▶ **Exercise objective**
Replace "Review" with "Reviews" in the material from the line containing "求められた場合を除く)。" up to and including the line containing "۰۸ مهر ۱۳۹۹ | ۱۳:۰۵". Write out only those lines, leave the pictures out, and keep everything else the same.

▶ **Material for this exercise**
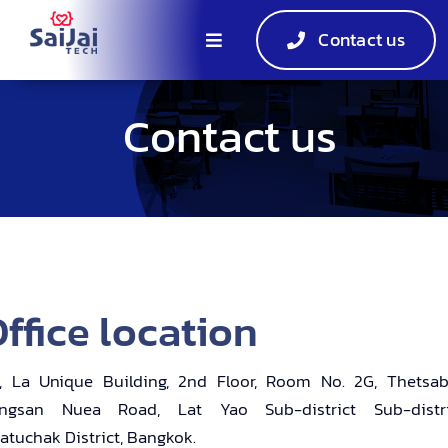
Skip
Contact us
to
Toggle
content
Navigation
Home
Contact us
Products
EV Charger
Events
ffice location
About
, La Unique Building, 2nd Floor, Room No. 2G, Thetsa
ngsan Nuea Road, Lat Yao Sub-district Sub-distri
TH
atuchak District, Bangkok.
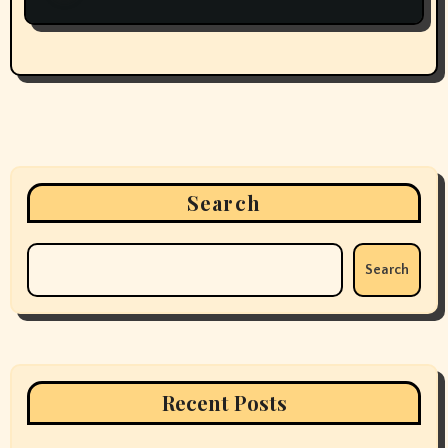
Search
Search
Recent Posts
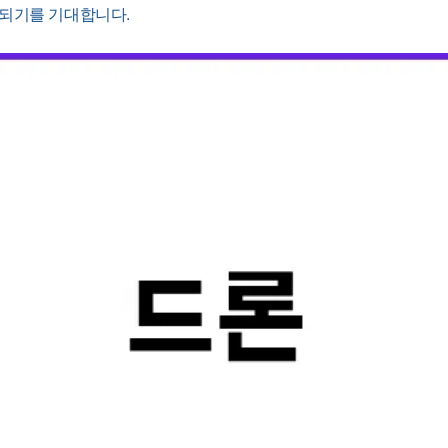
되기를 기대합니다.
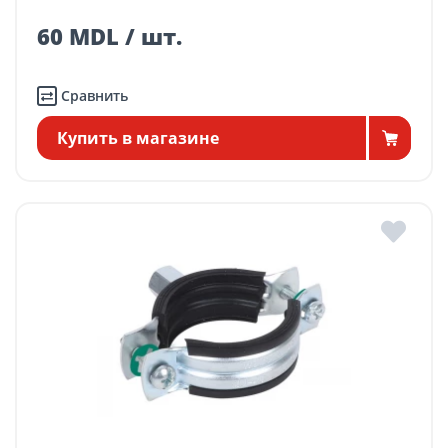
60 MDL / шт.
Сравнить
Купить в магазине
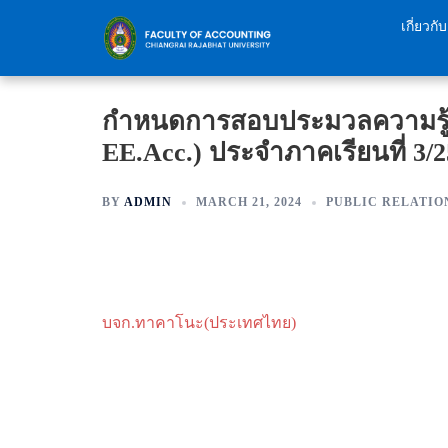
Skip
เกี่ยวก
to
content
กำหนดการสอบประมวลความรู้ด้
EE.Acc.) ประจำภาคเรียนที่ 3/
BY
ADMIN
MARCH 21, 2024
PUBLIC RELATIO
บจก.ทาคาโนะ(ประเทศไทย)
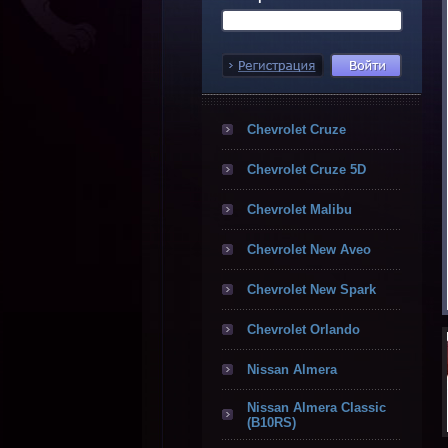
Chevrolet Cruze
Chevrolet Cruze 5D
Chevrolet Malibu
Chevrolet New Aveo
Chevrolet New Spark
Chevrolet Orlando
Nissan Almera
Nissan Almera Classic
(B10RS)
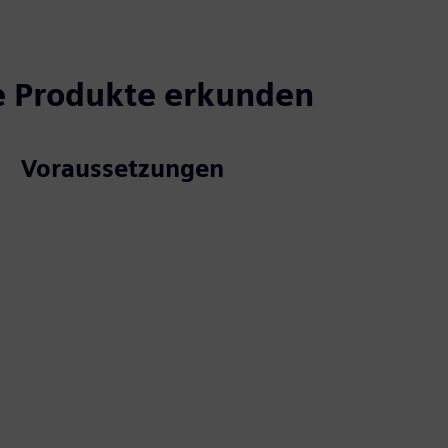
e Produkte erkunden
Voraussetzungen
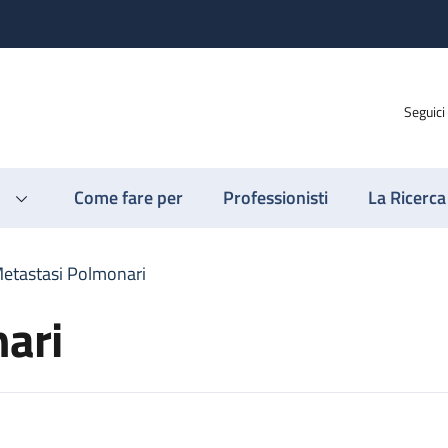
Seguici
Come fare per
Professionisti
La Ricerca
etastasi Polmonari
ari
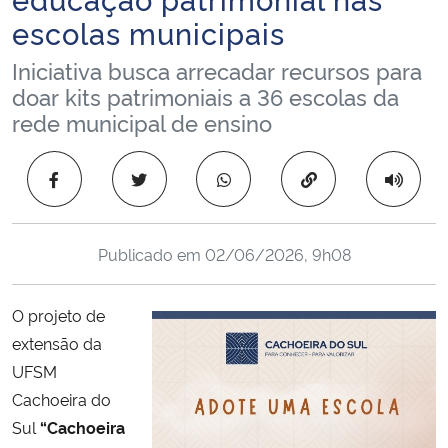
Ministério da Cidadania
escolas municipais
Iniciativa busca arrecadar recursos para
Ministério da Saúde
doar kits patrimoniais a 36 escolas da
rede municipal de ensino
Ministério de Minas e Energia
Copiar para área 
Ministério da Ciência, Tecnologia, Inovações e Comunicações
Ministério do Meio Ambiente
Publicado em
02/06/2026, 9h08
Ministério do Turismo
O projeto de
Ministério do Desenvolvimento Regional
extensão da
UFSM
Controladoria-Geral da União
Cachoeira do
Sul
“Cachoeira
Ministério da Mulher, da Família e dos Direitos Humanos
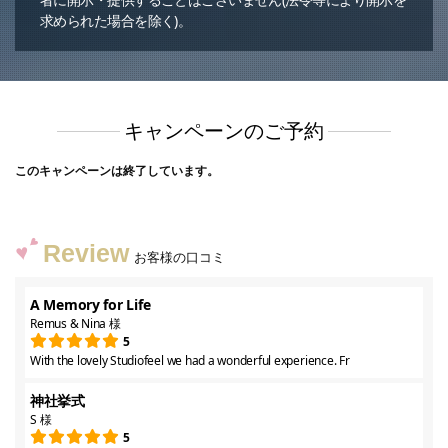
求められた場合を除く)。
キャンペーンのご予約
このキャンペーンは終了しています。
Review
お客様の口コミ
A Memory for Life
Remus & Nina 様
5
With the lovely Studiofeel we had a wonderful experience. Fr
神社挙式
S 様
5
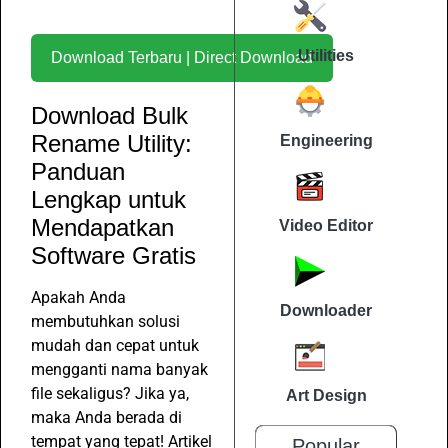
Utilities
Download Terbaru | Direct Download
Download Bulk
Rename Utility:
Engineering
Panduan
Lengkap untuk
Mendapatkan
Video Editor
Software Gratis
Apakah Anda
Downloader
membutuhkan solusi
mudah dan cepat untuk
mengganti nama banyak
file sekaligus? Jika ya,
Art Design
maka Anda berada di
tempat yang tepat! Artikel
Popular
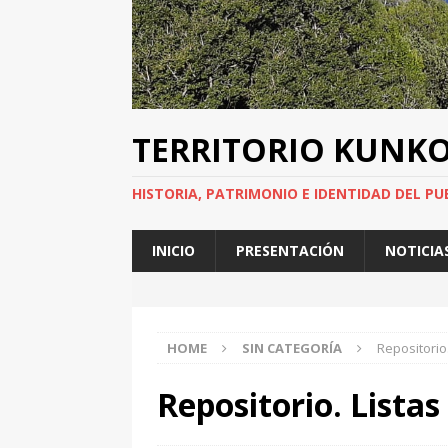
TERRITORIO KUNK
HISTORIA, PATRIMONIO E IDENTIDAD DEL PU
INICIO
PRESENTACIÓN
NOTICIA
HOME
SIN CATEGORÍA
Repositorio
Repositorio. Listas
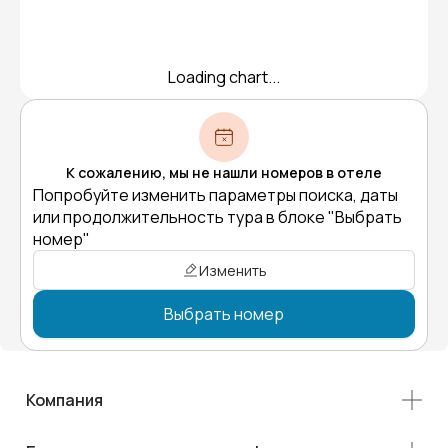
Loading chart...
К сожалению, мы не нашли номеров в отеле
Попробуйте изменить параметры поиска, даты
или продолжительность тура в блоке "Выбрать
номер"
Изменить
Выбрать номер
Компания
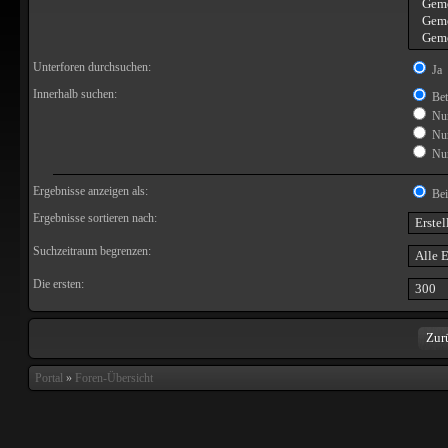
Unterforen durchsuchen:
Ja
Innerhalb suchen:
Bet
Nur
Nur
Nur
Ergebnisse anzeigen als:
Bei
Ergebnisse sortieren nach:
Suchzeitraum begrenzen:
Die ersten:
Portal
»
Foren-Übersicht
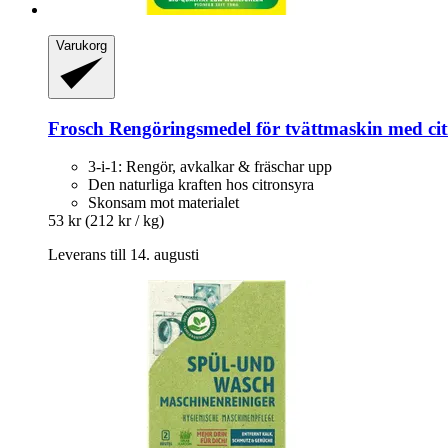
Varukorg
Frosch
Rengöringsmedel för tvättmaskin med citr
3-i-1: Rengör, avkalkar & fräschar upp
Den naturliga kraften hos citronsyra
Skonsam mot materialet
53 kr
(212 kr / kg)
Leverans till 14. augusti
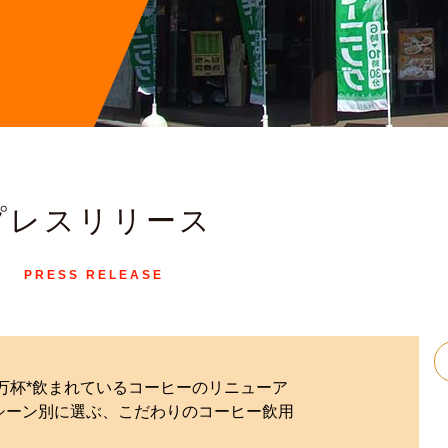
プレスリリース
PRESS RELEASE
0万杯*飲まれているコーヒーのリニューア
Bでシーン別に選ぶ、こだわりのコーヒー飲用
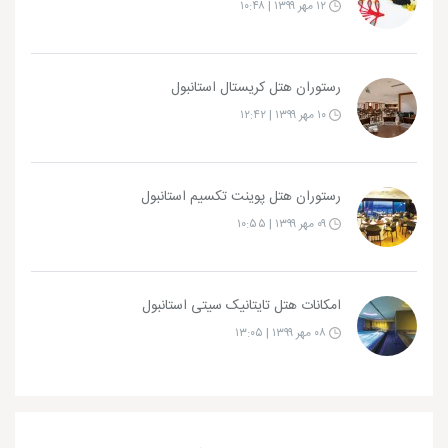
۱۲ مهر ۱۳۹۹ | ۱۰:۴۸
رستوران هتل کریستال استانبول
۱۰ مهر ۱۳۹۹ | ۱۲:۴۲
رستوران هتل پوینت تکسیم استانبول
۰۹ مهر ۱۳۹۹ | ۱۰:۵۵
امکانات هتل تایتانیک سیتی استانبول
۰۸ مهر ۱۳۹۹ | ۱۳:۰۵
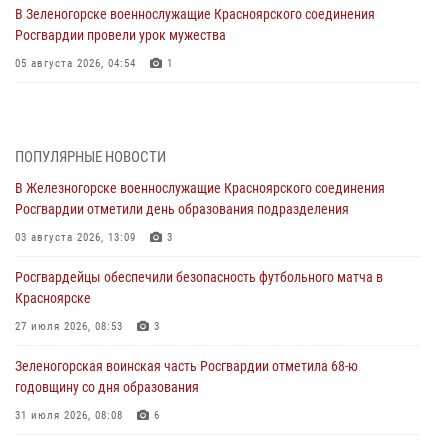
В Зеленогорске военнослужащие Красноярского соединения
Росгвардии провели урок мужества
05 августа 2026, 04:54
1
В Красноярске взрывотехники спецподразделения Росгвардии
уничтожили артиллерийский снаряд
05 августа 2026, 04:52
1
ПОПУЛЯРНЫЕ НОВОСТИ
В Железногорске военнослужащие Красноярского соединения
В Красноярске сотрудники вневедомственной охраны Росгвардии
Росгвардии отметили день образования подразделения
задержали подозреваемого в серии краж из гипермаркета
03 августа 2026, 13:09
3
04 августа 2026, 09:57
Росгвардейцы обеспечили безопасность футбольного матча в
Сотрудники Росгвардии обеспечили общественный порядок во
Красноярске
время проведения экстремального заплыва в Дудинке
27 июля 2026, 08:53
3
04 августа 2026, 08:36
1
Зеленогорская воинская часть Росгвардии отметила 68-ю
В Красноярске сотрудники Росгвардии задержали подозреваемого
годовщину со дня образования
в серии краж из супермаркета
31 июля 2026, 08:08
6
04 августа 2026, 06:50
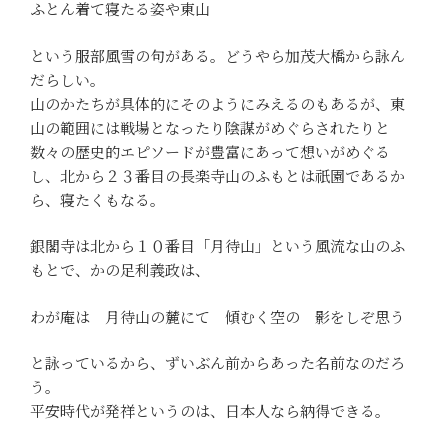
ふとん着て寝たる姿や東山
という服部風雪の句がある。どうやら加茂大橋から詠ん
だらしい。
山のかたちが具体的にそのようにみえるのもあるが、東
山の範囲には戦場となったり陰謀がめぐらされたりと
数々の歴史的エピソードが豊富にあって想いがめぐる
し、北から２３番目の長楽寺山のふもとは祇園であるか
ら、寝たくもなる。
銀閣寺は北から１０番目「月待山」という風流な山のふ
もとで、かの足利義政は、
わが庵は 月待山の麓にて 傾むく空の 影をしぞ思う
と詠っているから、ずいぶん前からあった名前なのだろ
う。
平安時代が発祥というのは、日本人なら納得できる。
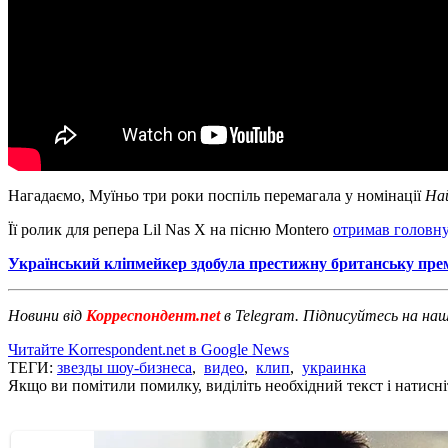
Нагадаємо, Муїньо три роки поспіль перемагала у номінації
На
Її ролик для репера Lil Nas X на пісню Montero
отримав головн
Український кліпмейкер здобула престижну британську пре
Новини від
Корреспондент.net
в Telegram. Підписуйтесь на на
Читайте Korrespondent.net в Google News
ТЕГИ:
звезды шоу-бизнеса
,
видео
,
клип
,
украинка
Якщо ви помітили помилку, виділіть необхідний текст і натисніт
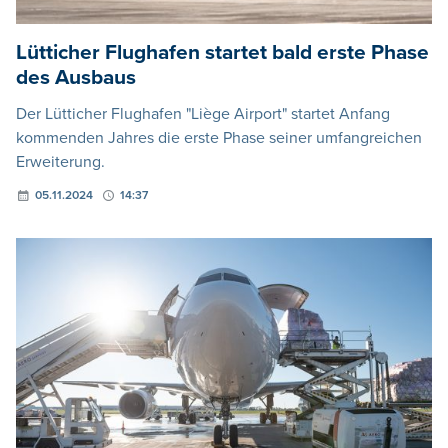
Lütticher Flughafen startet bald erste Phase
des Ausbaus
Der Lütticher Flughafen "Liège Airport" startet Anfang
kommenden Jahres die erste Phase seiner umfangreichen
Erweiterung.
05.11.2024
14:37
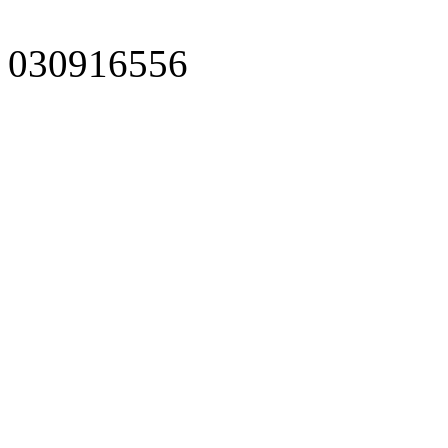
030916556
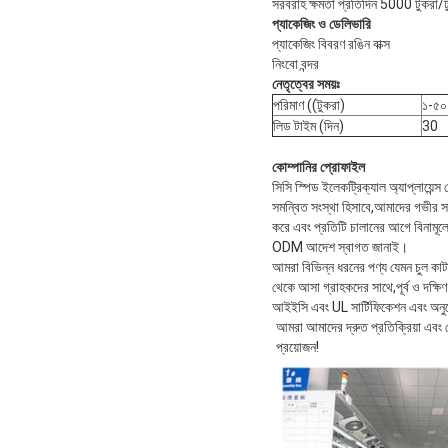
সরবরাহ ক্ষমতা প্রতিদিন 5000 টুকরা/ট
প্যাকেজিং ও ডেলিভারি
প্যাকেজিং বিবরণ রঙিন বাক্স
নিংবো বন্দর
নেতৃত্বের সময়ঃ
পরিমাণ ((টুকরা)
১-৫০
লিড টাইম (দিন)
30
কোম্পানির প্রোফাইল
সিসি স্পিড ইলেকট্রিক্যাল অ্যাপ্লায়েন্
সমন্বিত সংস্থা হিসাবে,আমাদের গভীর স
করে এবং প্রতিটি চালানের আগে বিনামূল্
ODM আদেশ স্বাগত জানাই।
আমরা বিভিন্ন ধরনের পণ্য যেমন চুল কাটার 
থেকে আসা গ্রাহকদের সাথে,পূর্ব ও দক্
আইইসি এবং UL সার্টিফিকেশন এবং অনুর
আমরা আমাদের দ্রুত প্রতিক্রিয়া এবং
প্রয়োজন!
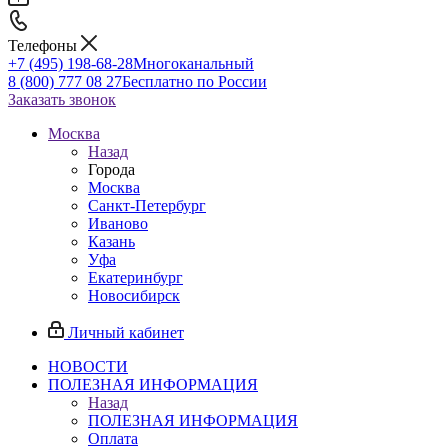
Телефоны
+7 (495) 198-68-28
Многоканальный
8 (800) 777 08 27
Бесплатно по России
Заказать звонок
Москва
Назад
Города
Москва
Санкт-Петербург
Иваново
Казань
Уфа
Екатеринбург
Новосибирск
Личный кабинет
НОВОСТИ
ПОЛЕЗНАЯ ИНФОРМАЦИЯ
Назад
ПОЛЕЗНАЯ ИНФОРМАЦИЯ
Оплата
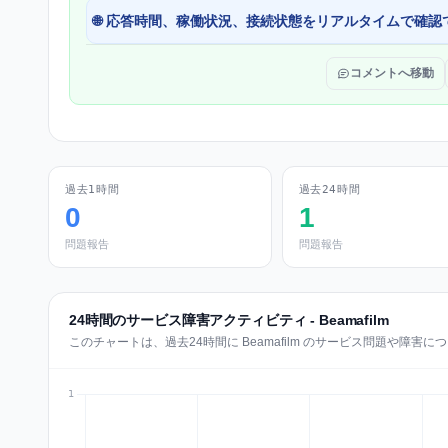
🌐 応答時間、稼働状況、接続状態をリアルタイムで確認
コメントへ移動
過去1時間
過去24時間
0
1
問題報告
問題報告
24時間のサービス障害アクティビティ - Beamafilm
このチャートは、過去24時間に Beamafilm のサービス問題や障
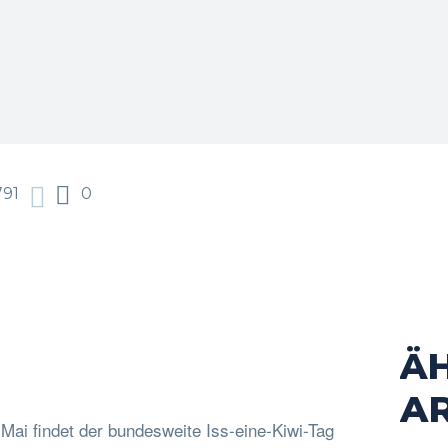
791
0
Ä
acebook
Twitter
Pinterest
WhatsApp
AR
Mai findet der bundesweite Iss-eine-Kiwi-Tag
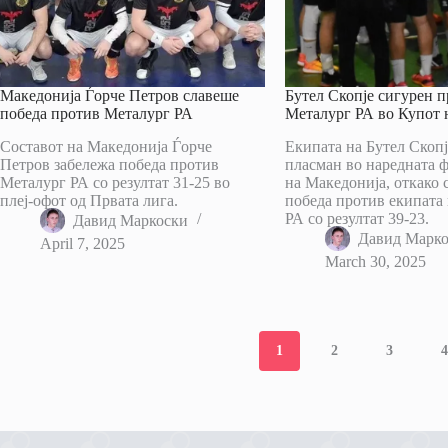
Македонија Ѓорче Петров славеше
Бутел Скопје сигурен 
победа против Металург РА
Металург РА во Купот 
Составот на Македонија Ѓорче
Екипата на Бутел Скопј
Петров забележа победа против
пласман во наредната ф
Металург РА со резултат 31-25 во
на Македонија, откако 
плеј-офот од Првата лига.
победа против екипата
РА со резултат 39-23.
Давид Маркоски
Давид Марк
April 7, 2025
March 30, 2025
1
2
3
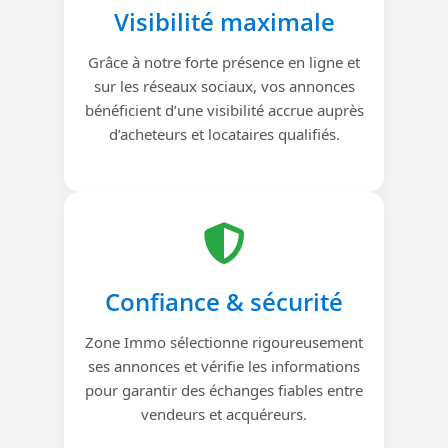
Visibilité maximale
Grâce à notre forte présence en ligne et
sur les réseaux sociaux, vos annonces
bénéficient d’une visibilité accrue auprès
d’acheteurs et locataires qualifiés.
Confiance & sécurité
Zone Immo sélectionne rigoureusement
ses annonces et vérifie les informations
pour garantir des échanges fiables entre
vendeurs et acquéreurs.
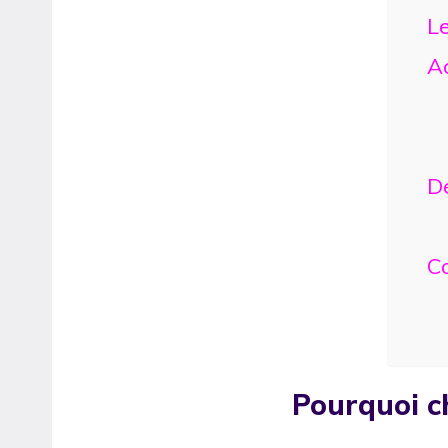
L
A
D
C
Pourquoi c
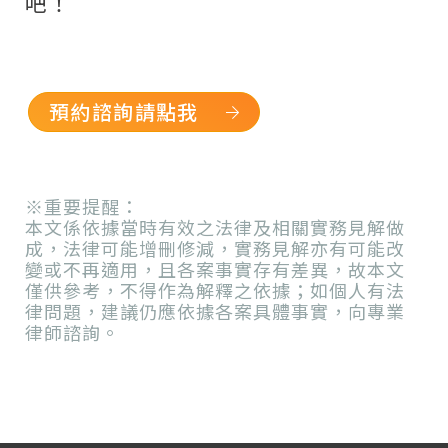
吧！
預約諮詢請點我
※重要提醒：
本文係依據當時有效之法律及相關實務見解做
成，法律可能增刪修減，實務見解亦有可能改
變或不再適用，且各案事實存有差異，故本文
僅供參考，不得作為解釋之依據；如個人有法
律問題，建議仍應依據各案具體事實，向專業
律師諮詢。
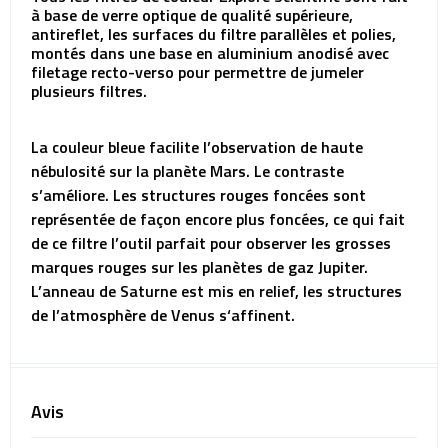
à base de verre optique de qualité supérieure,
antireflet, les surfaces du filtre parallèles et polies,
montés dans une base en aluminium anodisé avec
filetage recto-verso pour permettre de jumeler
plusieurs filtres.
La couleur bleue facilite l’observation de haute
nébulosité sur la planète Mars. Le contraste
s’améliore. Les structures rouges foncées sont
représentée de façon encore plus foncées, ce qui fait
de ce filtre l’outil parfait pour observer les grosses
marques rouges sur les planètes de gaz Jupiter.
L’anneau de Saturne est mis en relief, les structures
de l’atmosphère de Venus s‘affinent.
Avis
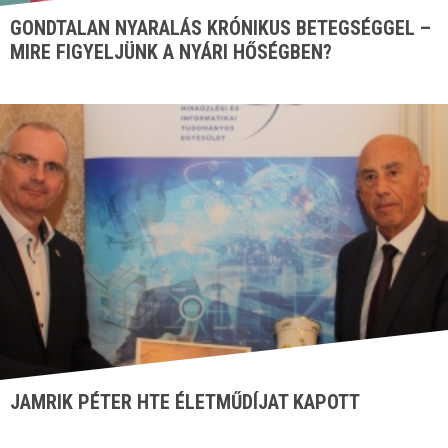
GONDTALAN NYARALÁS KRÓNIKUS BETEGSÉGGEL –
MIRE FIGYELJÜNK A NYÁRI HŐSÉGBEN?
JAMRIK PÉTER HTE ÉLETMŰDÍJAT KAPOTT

▶ **Output for this task**
求められた場合を除く)。
キャンペーンのご予約
このキャンペーンは終了しています。
Reviews
お客様の口コミ
A Memory for Life
Remus & Nina 様
5
With the lovely Studiofeel we had a wonderful experience. Fr
神社挙式
S 様
5
Utilities
Download Terbaru | Direct Download
Download Bulk
Rename Utility:
Engineering
Panduan
Lengkap untuk
Mendapatkan
Video Editor
Software Gratis
Apakah Anda
Downloader
membutuhkan solusi
mudah dan cepat untuk
mengganti nama banyak
file sekaligus? Jika ya,
Art Design
maka Anda berada di
tempat yang tepat! Artikel
Popular
TERRITORIO KUNK
HISTORIA, PATRIMONIO E IDENTIDAD DEL PU
INICIO
PRESENTACIÓN
NOTICIA
HOME
SIN CATEGORÍA
Repositorio
Repositorio. Listas
Loading chart...
К сожалению, мы не нашли номеров в отеле
Попробуйте изменить параметры поиска, даты
или продолжительность тура в блоке "Выбрать
номер"
Изменить
Выбрать номер
Компания
Unterforen durchsuchen:
Ja
Innerhalb suchen:
Bet
Nur
Nur
Nur
Ergebnisse anzeigen als:
Bei
Ergebnisse sortieren nach:
Suchzeitraum begrenzen:
Die ersten:
Portal
»
Foren-Übersicht
Varukorg
Frosch
Rengöringsmedel för tvättmaskin med citr
3-i-1: Rengör, avkalkar & fräschar upp
Den naturliga kraften hos citronsyra
Skonsam mot materialet
53 kr
(212 kr / kg)
Leverans till 14. augusti
プレスリリース
PRESS RELEASE
0万杯*飲まれているコーヒーのリニューア
Bでシーン別に選ぶ、こだわりのコーヒー飲用
۱۲ مهر ۱۳۹۹ | ۱۰:۴۸
رستوران هتل کریستال استانبول
۱۰ مهر ۱۳۹۹ | ۱۲:۴۲
رستوران هتل پوینت تکسیم استانبول
۰۹ مهر ۱۳۹۹ | ۱۰:۵۵
امکانات هتل تایتانیک سیتی استانبول
۰۸ مهر ۱۳۹۹ | ۱۳:۰۵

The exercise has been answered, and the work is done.